Many DOM-ish APIs in Java are mutable so you can just add a hook to
remove the child node you've just processed from the root and you're
good to go.
It might be possible to create a modified Scala XML parser which
reuses the scala.xml DOM model (Document, Elem etc) but which calls a
function as each 'row' is parsed and returns the final child-less
document so you can process massive XML documents using the same Scala
DOM model.
On 14 July 2010 03:15, Naftoli Gugenheim wrote:
> Isn't there a pull parser?
>
> On Tue, Jul 13, 2010 at 8:49 PM, Tobias Wunner
> wrote:
>>
>> Hi,
>>
>> using "scala.xml.XML.loadFile" I reached the limitations of my machine.
>> Assuming that I have increased the
>> heapspace correctly [1] I am constantly getting
>> "java.lang.OutOfMemoryError: Java heap space". The XML
>> file I am trying to process is very large (70M). Is there any other other
>> XML parser I could use? Ideally one
>> which provides just as simple syntax for formulating queries :) Or is
>> there any way to estimate how much
>> memory I would actually need to process an XML file of such size (it has
>> roughly 3 million XML elements)?
>>
>> Cheers,
>> Tobias
>>
>>
>> References
>> [1] scala -DJAVA_OPTS="-Xmx3g"
>
Wed, 2010-07-14, 14:57
#9
Re: which package to use to process large xml files (>50M)

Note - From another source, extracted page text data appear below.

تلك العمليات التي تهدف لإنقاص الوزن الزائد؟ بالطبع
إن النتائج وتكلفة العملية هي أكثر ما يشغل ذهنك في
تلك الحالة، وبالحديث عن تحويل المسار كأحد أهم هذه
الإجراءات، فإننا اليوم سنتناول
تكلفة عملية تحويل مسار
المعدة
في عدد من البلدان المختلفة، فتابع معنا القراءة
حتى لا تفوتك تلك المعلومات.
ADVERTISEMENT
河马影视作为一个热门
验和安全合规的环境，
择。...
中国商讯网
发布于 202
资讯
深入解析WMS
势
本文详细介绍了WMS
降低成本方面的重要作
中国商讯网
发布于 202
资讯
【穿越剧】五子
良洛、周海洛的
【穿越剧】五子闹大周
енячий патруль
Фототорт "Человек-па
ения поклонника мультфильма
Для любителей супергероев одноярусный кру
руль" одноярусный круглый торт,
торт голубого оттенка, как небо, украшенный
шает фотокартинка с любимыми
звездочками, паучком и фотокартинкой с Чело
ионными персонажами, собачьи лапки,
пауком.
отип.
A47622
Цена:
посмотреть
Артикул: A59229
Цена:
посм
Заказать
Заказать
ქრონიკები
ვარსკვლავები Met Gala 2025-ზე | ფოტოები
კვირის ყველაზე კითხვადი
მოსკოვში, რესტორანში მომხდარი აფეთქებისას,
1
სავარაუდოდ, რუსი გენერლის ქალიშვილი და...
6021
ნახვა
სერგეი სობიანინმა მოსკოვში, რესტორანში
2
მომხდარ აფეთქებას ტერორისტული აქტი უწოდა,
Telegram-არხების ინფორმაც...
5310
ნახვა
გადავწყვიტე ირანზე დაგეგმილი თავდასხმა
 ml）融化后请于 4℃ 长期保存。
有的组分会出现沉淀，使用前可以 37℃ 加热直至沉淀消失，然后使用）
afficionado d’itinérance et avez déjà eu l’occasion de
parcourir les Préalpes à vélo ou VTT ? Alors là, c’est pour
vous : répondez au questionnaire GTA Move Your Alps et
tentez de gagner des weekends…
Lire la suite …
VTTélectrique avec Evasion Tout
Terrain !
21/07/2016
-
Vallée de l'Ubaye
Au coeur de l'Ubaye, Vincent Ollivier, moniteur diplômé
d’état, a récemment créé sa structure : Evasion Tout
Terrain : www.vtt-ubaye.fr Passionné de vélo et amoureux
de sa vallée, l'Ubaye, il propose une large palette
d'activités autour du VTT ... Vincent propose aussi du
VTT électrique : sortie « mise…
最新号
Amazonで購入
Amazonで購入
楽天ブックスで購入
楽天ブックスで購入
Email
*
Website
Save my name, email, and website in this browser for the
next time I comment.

That does not seem right. Assuming you have increased the heap space
properly... Loading the file would take may be up to 8 times the size of the
original file. So you should be able to load with less than 1 GB of memory.
If you are getting the out of memory error during the load phase, then it's
probably just that the -D option is incorrect.
If you are unix, ps -ef would show you how much virtual memory is used. The
windows task manager can show you the same.
JAVA_OPTS is an env var which scala reads. so the right way to do it is (at least in the bash shell):
export JAVA_OPTS="-Xmx3g"
scala [...]